Perhaps one of the most compelling discussions on the drug war took place last month at TEDGlobal 2014 in Rio de Janeiro, where Ethan Nadelmann, Executive Director of the Drug Policy Alliance unleashed a dose of unforgettable insight into the crooked spine of prohibition, calling the global war on drugs an “international projection of a domestic psychosis.”
Throughout the lecture, Nadelmann touched on a number of interesting thoughts, one of which questioned the historical existence of a sober society. “There’s probably never been a drug-free society,” he said. “Virtually every society has ingested psychoactive substances to deal with pain, increase our energy, socialize, even commune with God.”
“Our desire to alter our consciousness, maybe, is fundamental as our desires for food, companionship and sex,” he continued. “So, our true challenge is to learn how to live with drugs so they cause the least possible harm, and in some cases, the greatest possible benefit.”
The concept of illegal drugs, according to Nadelmann, only exists so the federal government can continue to exploit downtrodden populations. “The reason some drugs are legal and others are not has nothing to do with science or health or the risk of drugs, and everything to do with who uses, and is perceived to use, certain drugs,” he said. “If the principle smokers of cocaine were affluent older white men and the principal users of Viagra were young black men, using Viagra would land you time behind bars.”

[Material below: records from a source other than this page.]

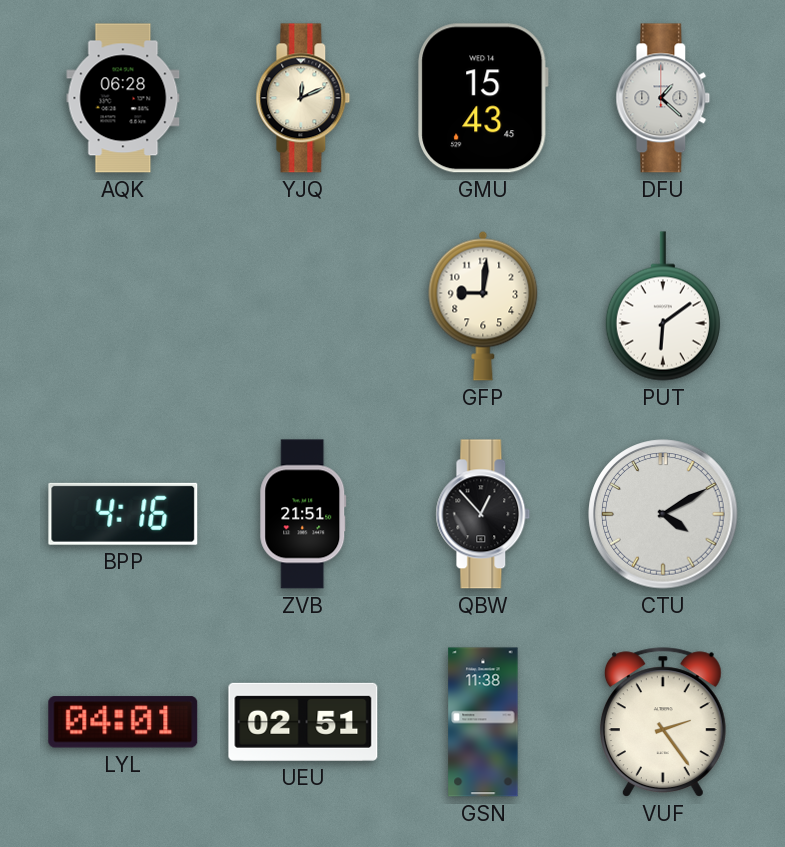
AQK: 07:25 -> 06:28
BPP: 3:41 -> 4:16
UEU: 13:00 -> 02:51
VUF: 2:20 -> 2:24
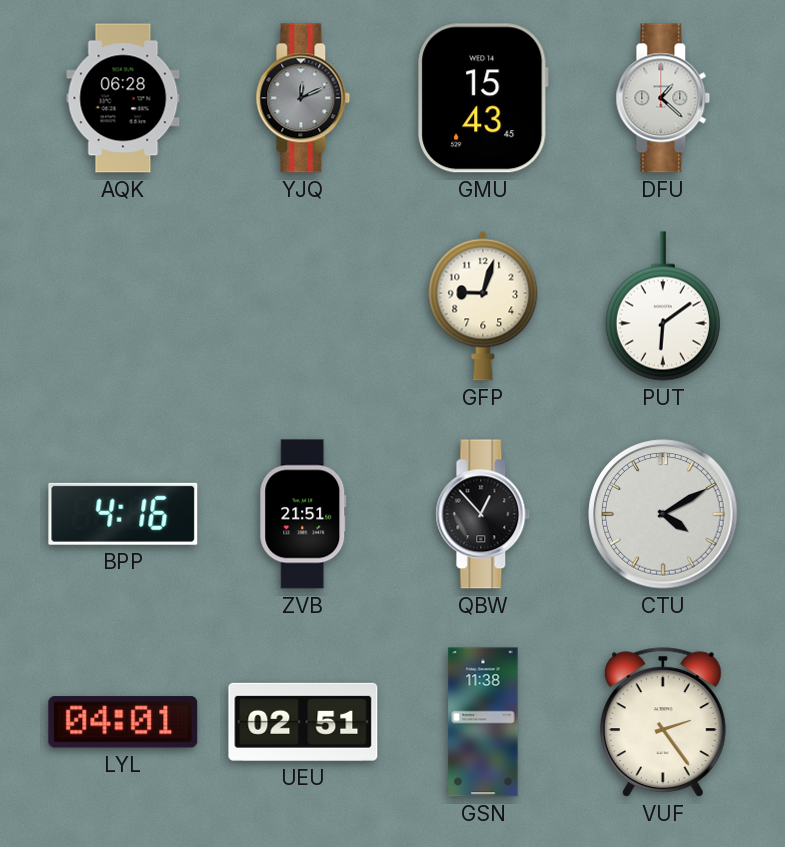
YJQ dial: cream -> grey
GFP: 9:01 -> 9:03
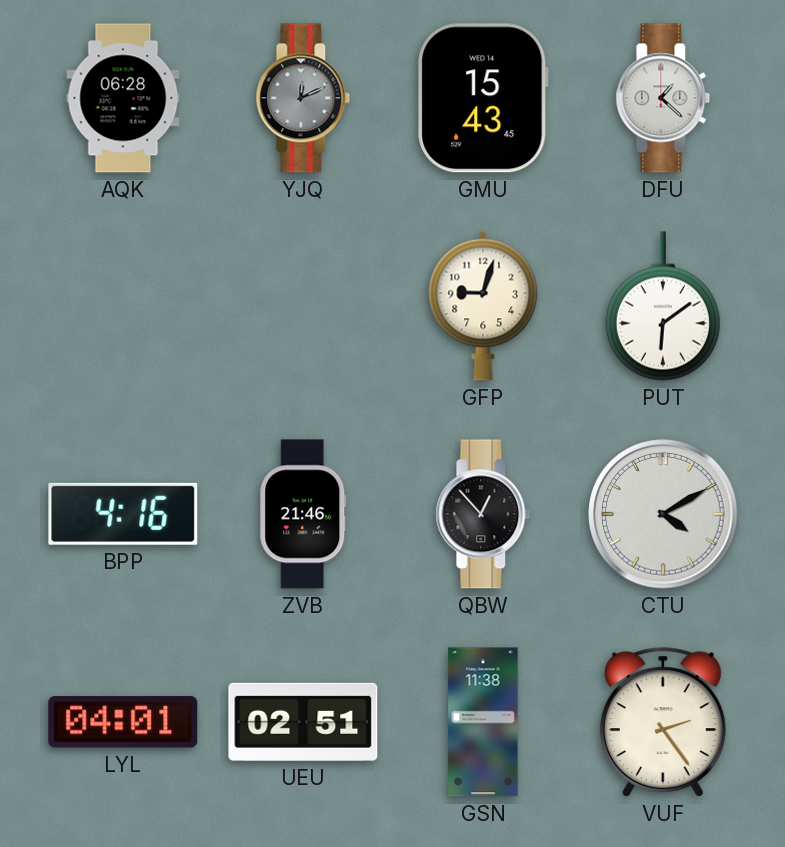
ZVB: 21:51 -> 21:46
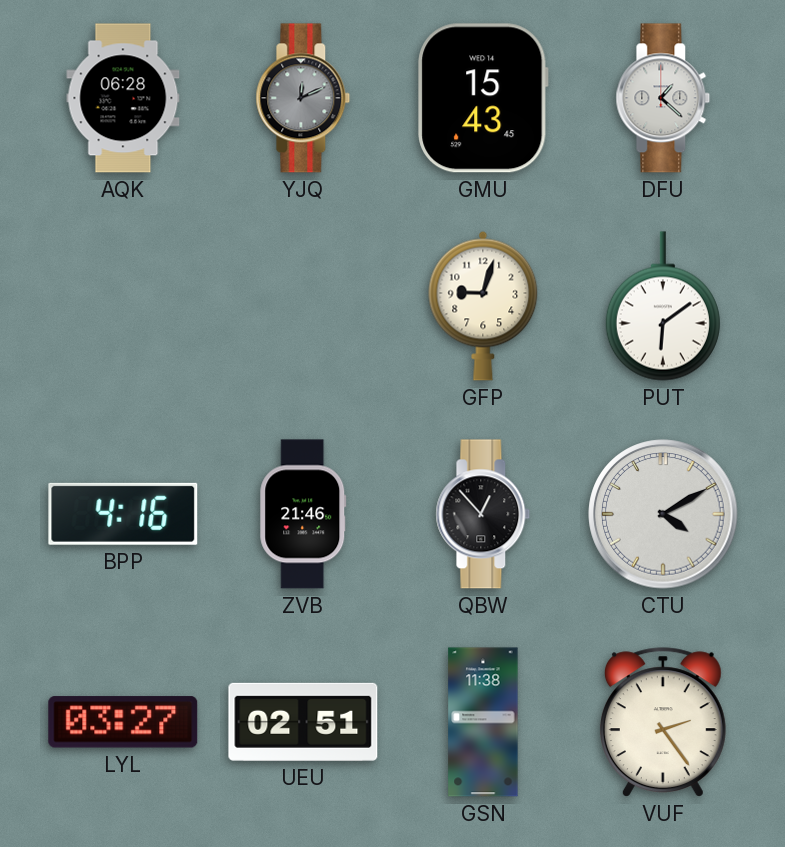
LYL: 04:01 -> 03:27
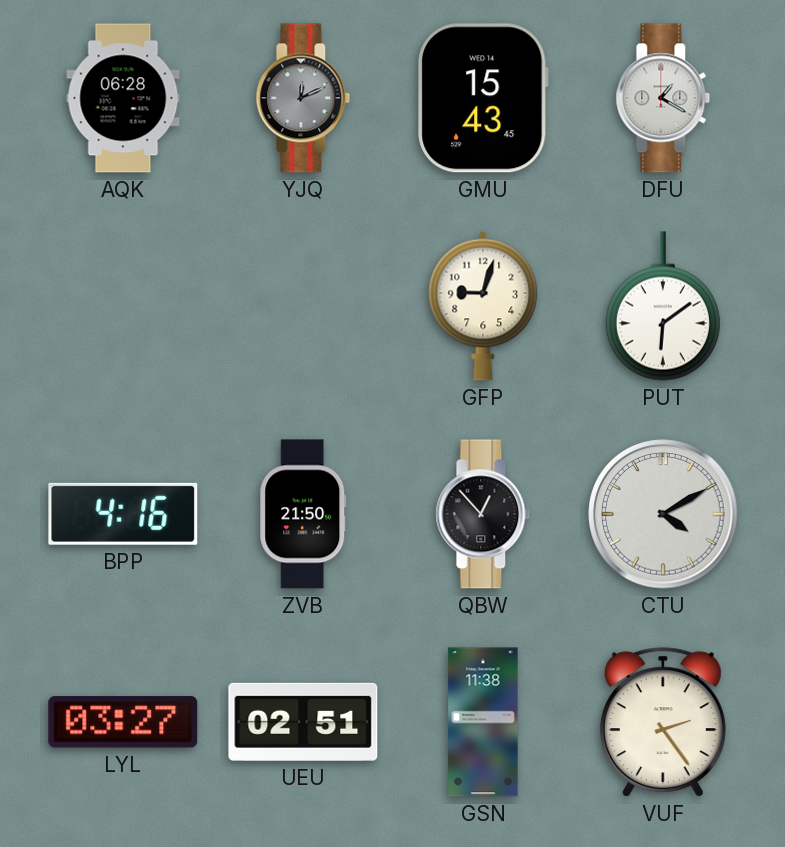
DFU: 1:22 -> 1:20
ZVB: 21:46 -> 21:50
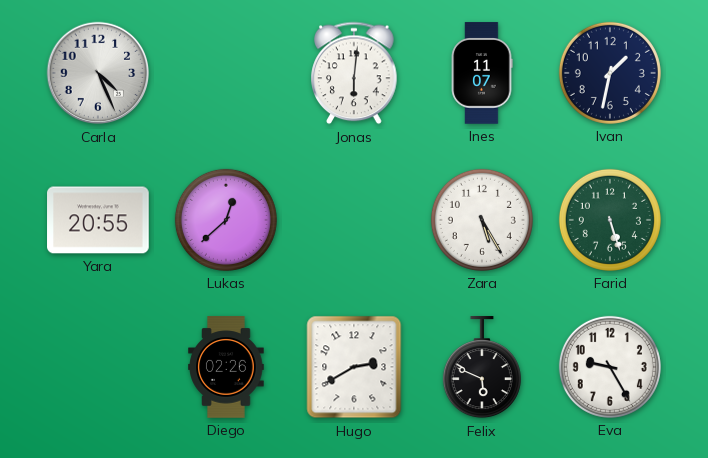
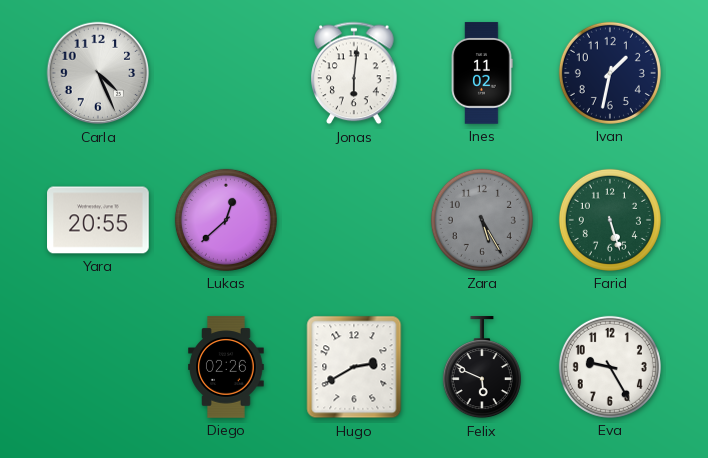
Ines: 11:07 -> 11:02
Zara dial: white -> grey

Interestingly, he points out that during the late 19th century, most of the drugs that are illegal today were sold legally in drug stores all across the country. It was not until hundreds of thousands of opium smoking Chinese railroad workers started showing up in America that prohibition laws began to rear its ugly head. This was brought on by fears that immigrants were going to transform wholesome white women into dope fiends and sex slaves – a ridiculous display of racism that has resulted in the majority of prohibition laws.
These days, Nadelmann said, racial fears have shifted and now the majority of the weight rests heavy on the children, which seems to keep us from making significant changes to drug policy. “Sometimes it seems like the entire war on drugs gets justified as one great big child protection act,” he said, adding that he does not want kids to use drugs, but if they do, their safety is of the utmost importance.
“I’ve dedicated my life to building an organization and a movement of people who believe we have no choice but to turn our back on the failed prohibitions of the past and embrace new drug policies grounded in science, compassion, health and human rights,” said Nadelmann. ”We come from across the political spectrum and almost every other spectrum as well. We’re people who love drugs, people who hate drugs, and people who don’t give a damn about drugs, but every one of us believe that this war on drugs — this heartless and disastrous war on drugs — has got to end.”